Flour can not be kept too dry, nor can Indian oatmeal, and all kinds of sugar. Pulverized sugar is as susceptible to humidity as salt. Tin boxes are absolutely necessary for keeping it tolerably free from lumps.

Spices, pepper and dried herbs must also be shut up closely, and never be kept in open receptacles. Some brands of baking-powders actually effervesce when exposed for days at a time to the open air. All are injured seriously by such exposure.

For all these staples and ingredients, have closely-fitting lids - and keep them on!

Store dried fruits in stone jars with covers; canned fruits and pickles in glass jars; tumblers of jelly and marmalade should be kept in the dark. The light acts chemically upon the contents. If your storeroom be light, wrap jars and tumblers in thick paper tied on with strings.

As soon as meat comes home from market remove every bit of the brown paper enveloping it, and lay upon a clean dish near the ice - never upon it. Fish does not suffer from contact with ice. Meat does, becoming flabby and viscid. If your refrigerator is so arranged that you can hang the meat up, that the air can get at all sides of it, it will keep far better than when laid on a platter.

A good meat preserver is a box, as large as you can make room for in the refrigerator, the top and bottom of which are of wood, the sides of wire netting. Stout hooks are screwed into the inside of the top, and one of the netted sides is hinged, like a door. Meat hung in this box will remain untainted and sweet much longer than when hung upon the side of the refrigerator. If you have a cool cellar, keep the meat box, thus prepared, upon a shelf in the darkest corner. The netting excludes insects, yet allows the air to enter, and by drying the surface forms an impervious coating which will keep in the juices.

Get large tin boxes for bread and cake. Scald them frequently, drying thoroughly in the sun, and have clean, dry cloths in which to wrap each fresh batch of cake and baking of bread and biscuits.

It is an excellent plan to make cotton bags in which to put lettuce, celery, tomatoes, spinach and other green things you wish to store in the refrigerator. The shelves and ice-box are kept clean, the esculents fresh.
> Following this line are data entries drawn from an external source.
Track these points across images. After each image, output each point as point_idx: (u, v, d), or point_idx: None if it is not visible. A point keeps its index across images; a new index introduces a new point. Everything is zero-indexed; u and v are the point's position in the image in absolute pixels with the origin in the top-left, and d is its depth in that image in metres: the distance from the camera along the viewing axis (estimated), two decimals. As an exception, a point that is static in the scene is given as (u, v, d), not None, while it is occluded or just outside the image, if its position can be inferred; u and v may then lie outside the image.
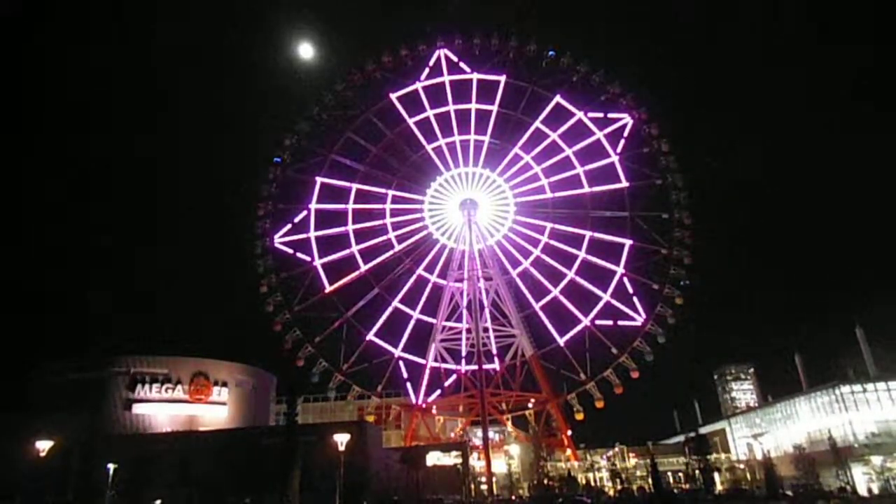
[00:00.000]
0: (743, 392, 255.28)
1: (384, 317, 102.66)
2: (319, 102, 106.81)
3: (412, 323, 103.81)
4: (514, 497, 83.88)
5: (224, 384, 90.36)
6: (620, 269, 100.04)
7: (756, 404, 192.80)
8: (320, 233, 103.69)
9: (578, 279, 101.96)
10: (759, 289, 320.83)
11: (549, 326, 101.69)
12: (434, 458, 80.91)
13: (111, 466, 64.65)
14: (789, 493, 73.12)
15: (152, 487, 66.03)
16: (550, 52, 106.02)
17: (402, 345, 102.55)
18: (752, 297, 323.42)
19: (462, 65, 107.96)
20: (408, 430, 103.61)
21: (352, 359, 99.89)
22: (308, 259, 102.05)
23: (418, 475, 71.94)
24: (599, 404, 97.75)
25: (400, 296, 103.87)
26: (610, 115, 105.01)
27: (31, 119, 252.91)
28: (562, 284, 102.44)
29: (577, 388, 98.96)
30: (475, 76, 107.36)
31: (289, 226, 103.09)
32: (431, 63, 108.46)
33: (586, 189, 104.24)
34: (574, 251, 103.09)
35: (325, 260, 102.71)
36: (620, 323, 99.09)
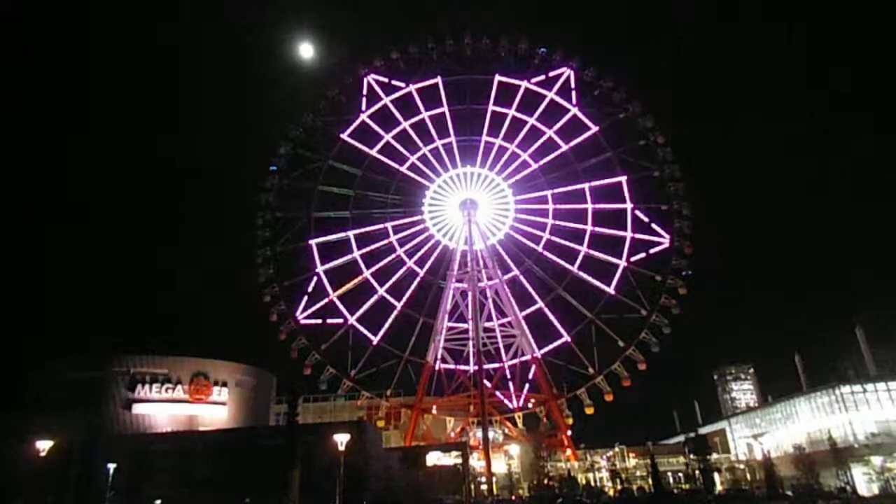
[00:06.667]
0: (743, 392, 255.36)
1: (390, 320, 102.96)
2: (313, 109, 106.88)
3: (419, 325, 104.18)
4: (514, 497, 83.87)
5: (224, 384, 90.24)
6: (623, 263, 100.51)
7: (756, 404, 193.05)
8: (321, 239, 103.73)
9: (581, 274, 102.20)
10: (759, 289, 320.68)
11: (556, 322, 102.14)
12: (434, 458, 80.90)
13: (111, 466, 64.67)
14: (789, 493, 73.22)
15: (152, 487, 66.03)
16: (542, 50, 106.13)
17: (409, 347, 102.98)
18: (752, 297, 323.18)
19: (455, 65, 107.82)
20: (408, 430, 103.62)
21: (360, 364, 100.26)
22: (310, 266, 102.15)
23: (418, 475, 72.00)
24: (609, 398, 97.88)
25: (405, 299, 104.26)
26: (604, 110, 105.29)
27: (32, 119, 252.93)
28: (565, 281, 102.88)
29: (584, 382, 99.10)
30: (468, 76, 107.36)
31: (289, 234, 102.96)
32: (423, 65, 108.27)
33: (585, 184, 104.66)
34: (576, 247, 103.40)
35: (327, 266, 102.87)
36: (625, 315, 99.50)
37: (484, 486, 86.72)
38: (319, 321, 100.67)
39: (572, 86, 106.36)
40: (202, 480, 66.31)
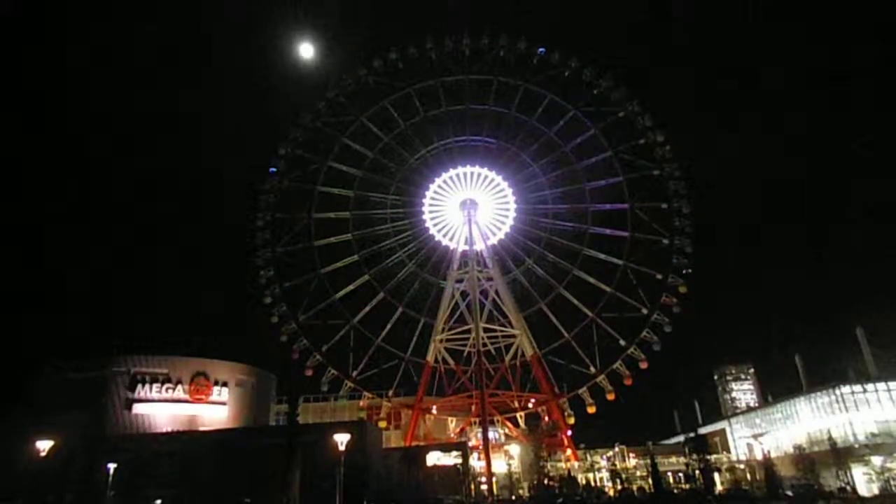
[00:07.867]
0: (743, 392, 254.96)
1: (392, 322, 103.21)
2: (313, 110, 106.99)
3: (420, 325, 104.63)
4: (514, 497, 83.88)
5: (224, 384, 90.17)
6: (623, 262, 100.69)
7: (756, 404, 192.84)
8: (322, 241, 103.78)
9: (582, 274, 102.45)
10: (760, 289, 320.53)
11: (556, 322, 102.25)
12: (434, 458, 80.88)
13: (111, 466, 64.71)
14: (789, 493, 73.18)
15: (152, 487, 66.06)
16: (540, 50, 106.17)
17: (410, 348, 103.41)
18: (752, 297, 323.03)
19: (453, 65, 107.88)
20: (408, 430, 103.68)
21: (361, 365, 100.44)
22: (311, 268, 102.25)
23: (419, 475, 72.02)
24: (611, 396, 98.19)
25: (405, 300, 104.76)
26: (603, 109, 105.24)
27: (32, 119, 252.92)
28: (565, 280, 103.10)
29: (585, 382, 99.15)
30: (467, 77, 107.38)
31: (289, 236, 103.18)
32: (422, 66, 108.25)
33: (585, 184, 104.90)
34: (576, 246, 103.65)
35: (329, 268, 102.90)
36: (626, 314, 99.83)
37: (484, 486, 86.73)
38: (321, 323, 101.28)
39: (571, 87, 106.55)
40: (202, 480, 66.32)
Many housewives have adopted the expedient within a few years, and none have abandoned it after a trial. The bags are of coarse, light cotton cloth, or of cheesecloth, and go into the weekly wash.

Table butter, wrapped in dampened cheesecloth squares, keeps sweet and firm. These squares are as large as a child's pocket handkerchief, and hemmed to prevent raveling. Half a dozen will last a year, unless the "hired gurrel" takes them for dish-cloths.

Butter, made into balls for the table, should be kept in a bowl of cold water in the refrigerator, and the water changed every morning.